CLEAVER - Cargo Launch Expendable Air Vehicles with Extended Range
CLEAVER - Cargo Launch Expendable Air Vehicles with Extended Range - provides long-range, high precision weapons to destroy moving and non-moving targets. From the early days of aviation, bombs typically have been carried by either fighter or bomber aircraft in the inventory. On the other hand, more and more long-range, precision-guided missiles are being produced with ranges that vary from tens to hundreds of miles. With such missiles, targets can be destroyed without placing personnel and equipment into close proximity to the targets. The mass delivery of standoff weapons could be especially advantageous during the early phases of an air campaign.
Currently, bomber and fighter aircraft that were designed to penetrate and survive hostile air defense systems deliver bombs and missiles. Most cargo aircraft can carry more missiles than many bomber and fighter aircraft in the inventory. If standoff missile launching capability could be economically developed for cargo aircraft, fighter and bomber aircraft would be more readily available to deliver unguided bombs and/or laser-guided bombs like JDAM or LGB.
There are many examples of transports being used in force application roles. The German Air Force flew AR 232s and JU-52/89/188/290s as transport-bombers during WW II. The French used C-119s to drop napalm on targets around Dien Bien Phu in 1954. The U.S Air Force used BLU-82 Commando Vaults, nicknamed Daisy Cutter, in Vietnam. These were the largest general purpose bomb, used for carving out helicopter landing zones in the jungles of Vietnam. During the Cold War period, the Air Force initiated a program to launch a Minuteman I ballistic missile from a C-5 to decide feasibility of ballistic missile air launch in 1974. In 1996, Space Vector Corporation (SVC) initiated a program under control of the National Air Intelligence Center (NAIC) at WPAFB called AltAir. The purpose of the program was to develop and demonstrate an air-launch target missile system. The flight test was accomplished in 1997 from a C-130 and that verified the air launch feasibility.

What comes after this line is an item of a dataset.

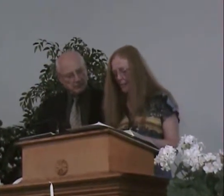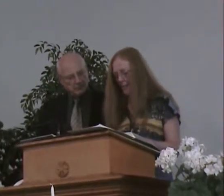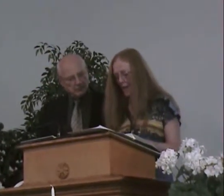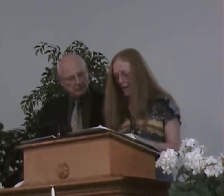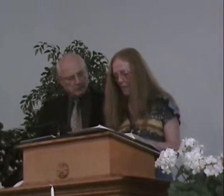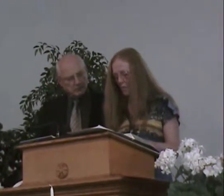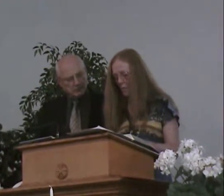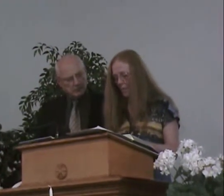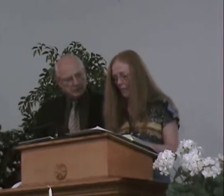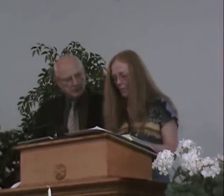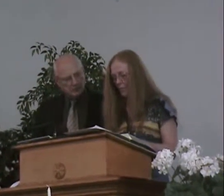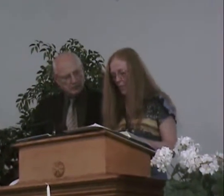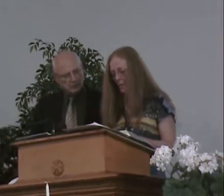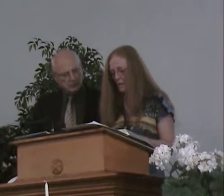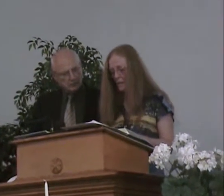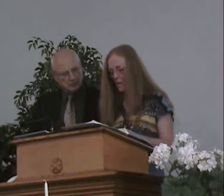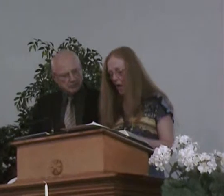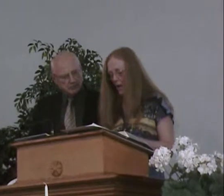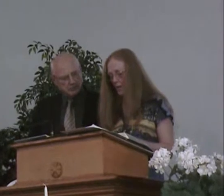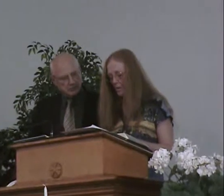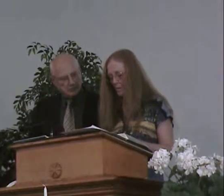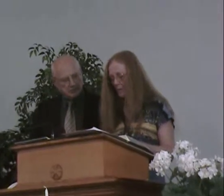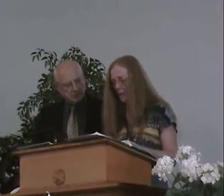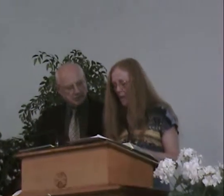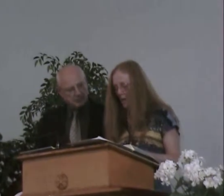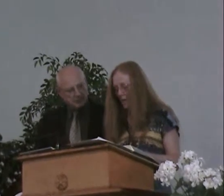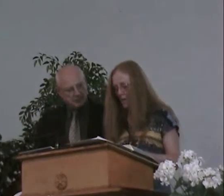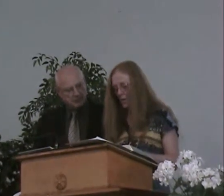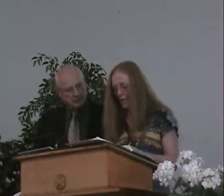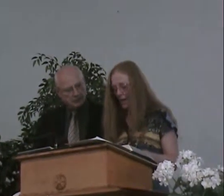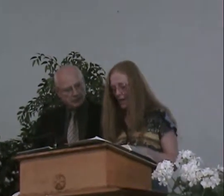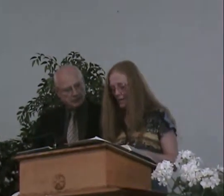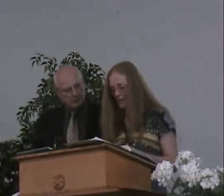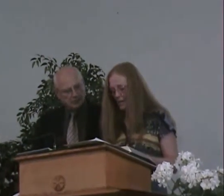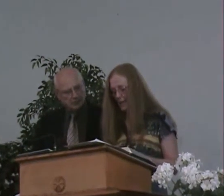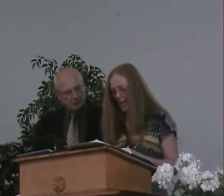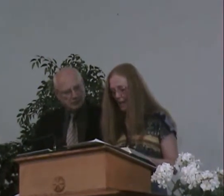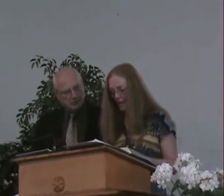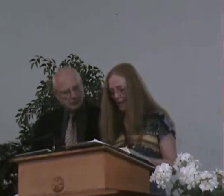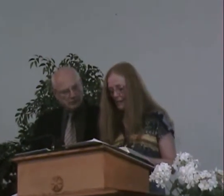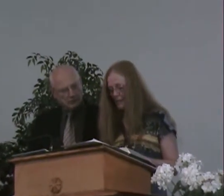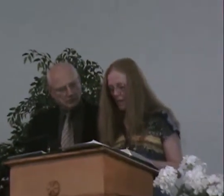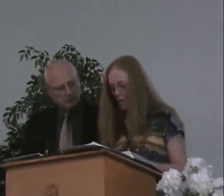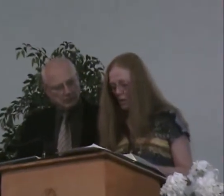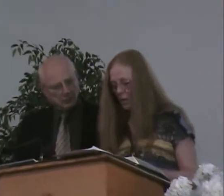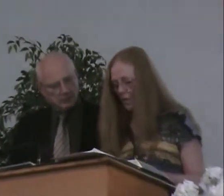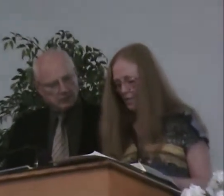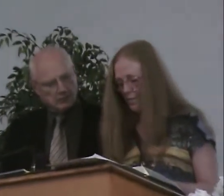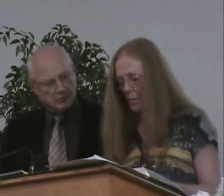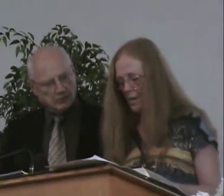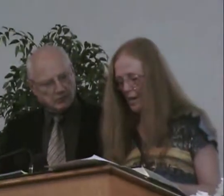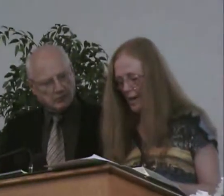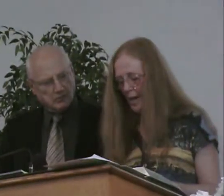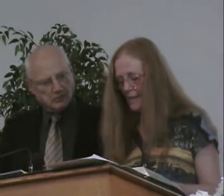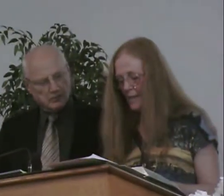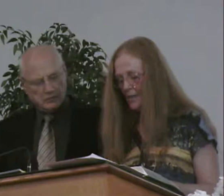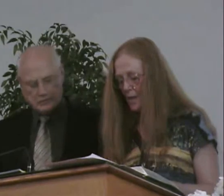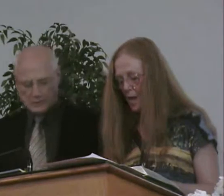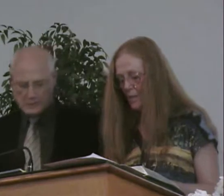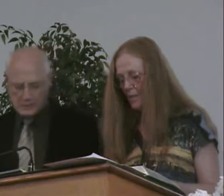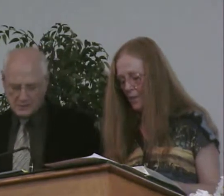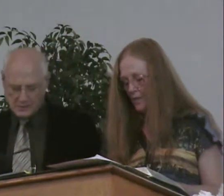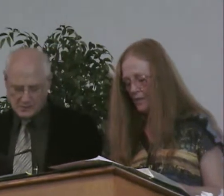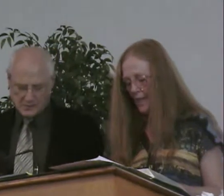things will be dissolved, what manner of persons ought it to be in holy conduct and godliness, looking for and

Through a partnership with the Air Force Research Laboratory, the Air Force Special Operations Command successfully released simulated palletized munitions in three airdrops at Dugway Proving Ground, Utah, 28 January 2020 from an MC-130J Commando II, a multi-mission, combat, transport and special operations tanker. This successful Phase I operational demonstration represents a milestone in executing a palletized munitions airdrop, which refers to the delivery of a large volume of air-launched weapons at any given time.

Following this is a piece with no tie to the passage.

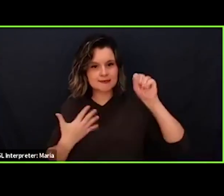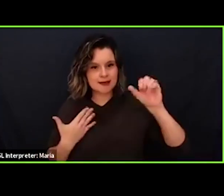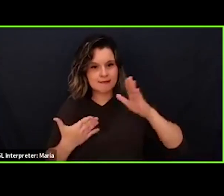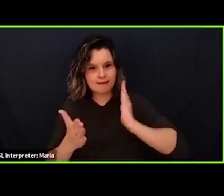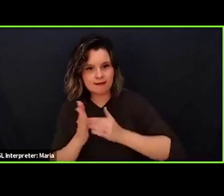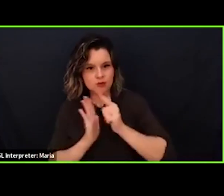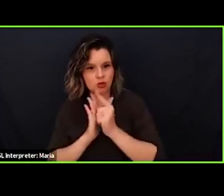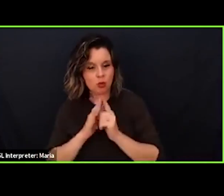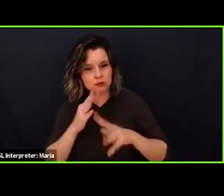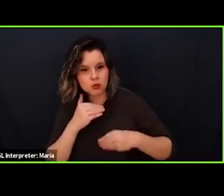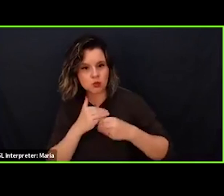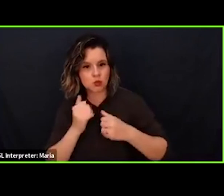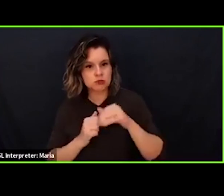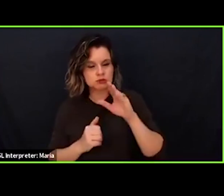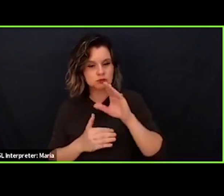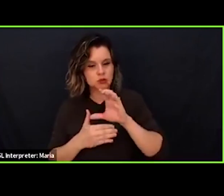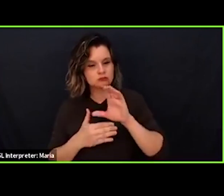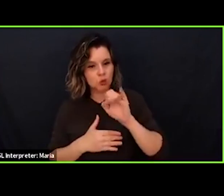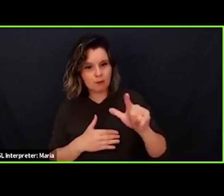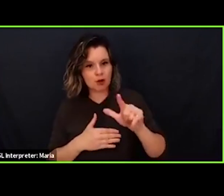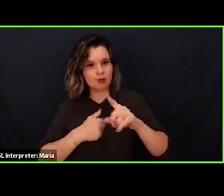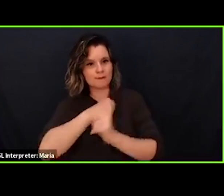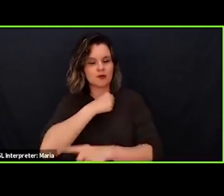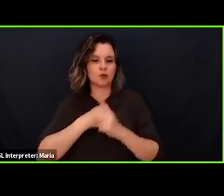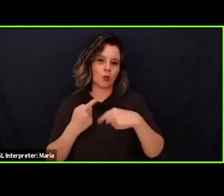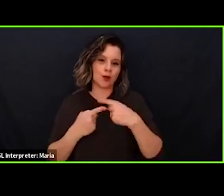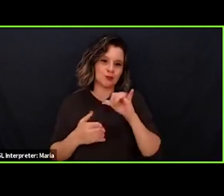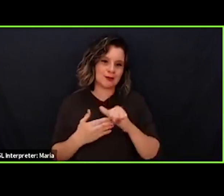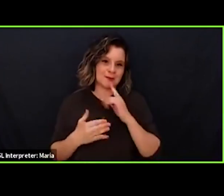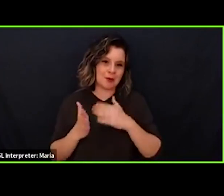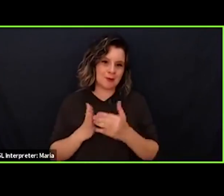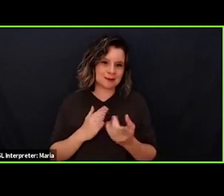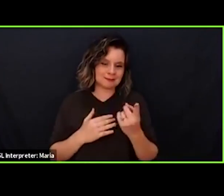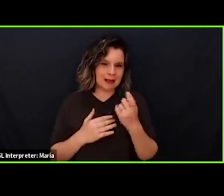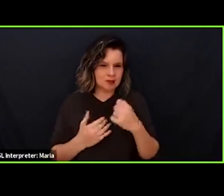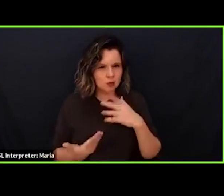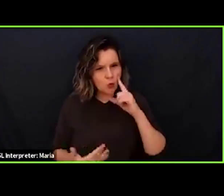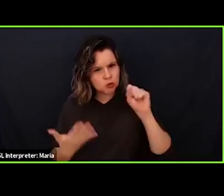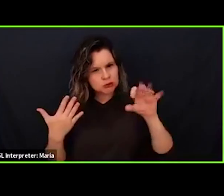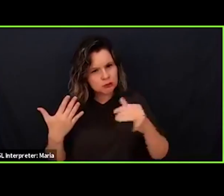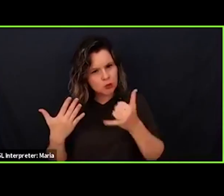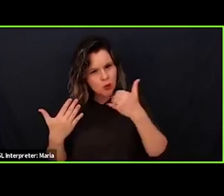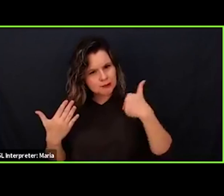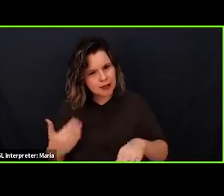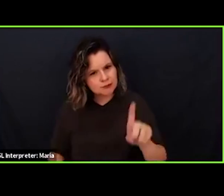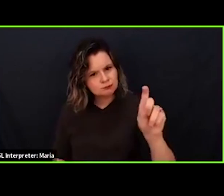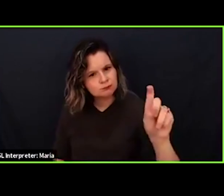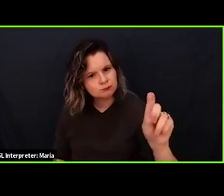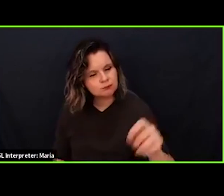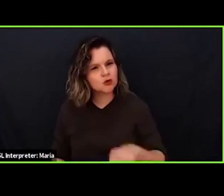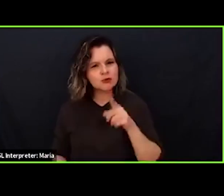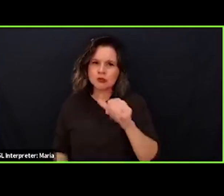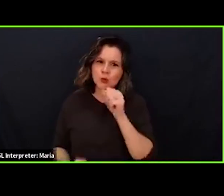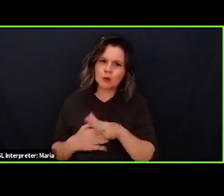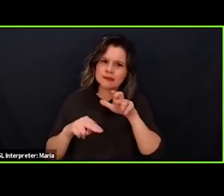that increase criminal penalties. When I do this, I am often asked, aren't you testifying for the wrong side? Didn't you want to be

In this case, munitions stacked upon wooden pallets, or Combat Expendable Platforms, deployed via a roller system. AFSOC used an MC-130J Commando II since its cargo area supported the release of multiple, relatively large munitions. AFSOC aircrew released five CEPs rigged with six simulated munitions, the same mass as the actual weapons, including four Cargo Launch Expendable Air Vehicles with Extended Range across a spectrum of low and high altitude airdrops.
“In the end, the demonstration accomplished all objectives,” said Jerry Provenza, AFRL CLEAVER program manager. In the three airdrops, all five CEPs separated cleanly from the aircraft, and the munitions separated from the CEPs. “This successful (demo) is evidence of our commitment to evolve innovative weapons concepts and enhance our partnership with AFSOC to meet the needs of the National Defense Strategy,” said Col. Garry Haase, director of AFRL’s Munitions Directorate. “CLEAVER represents a different approach to launching large numbers of long-range weapons, which will bring a new dynamic to the high-end fight.”
The employment of these weapons directly advances the Air Force palletized munition experimentation effort, an innovative concept in which a multi-engine platform carrying large quantities of network-enabled, semi-autonomous weapons accompanies remotely piloted aircraft and fighter jets in combat missions.
The CLEAVER, while first envisioned by AFRL’s Center for Rapid Innovation, is now led by program managers from AFRL’s Munitions Directorate at Eglin Air Force Base. Dr. Alok Das, AFRL senior scientist and CRI director, leads a rapid reaction team that provides solutions to the warfighter's highest priority urgent needs. Das explains that the CRI is “in the business of innovation” by developing non-traditional solutions that address operational challenges. After assembling the subject matter experts and forming a collaborative team, the CRI developed the prototype CLEAVER.
For this Phase I demonstration, an AFSOC 27th Special Operations Wing MC-130J aircraft flew to the range from Hill AFB, accompanied by an Air National Guard 137th SOW MC-12W Liberty chase aircraft flying from Salt Lake City International Airport. This turbo prop plane with intelligence, surveillance and reconnaissance, made real-time observations, capturing photos and video during three airdrops.
In future demonstrations, AFSOC will release CLEAVER glider vehicles, powered vehicles, and full-up vehicles with optional Warhead and terminal guidance. Provenza said AFRL’s Munitions Directorate will provide vehicles and SMEs in Phase II and beyond. He asserts that AFRL is committed to this strategic partnership with AFSOC.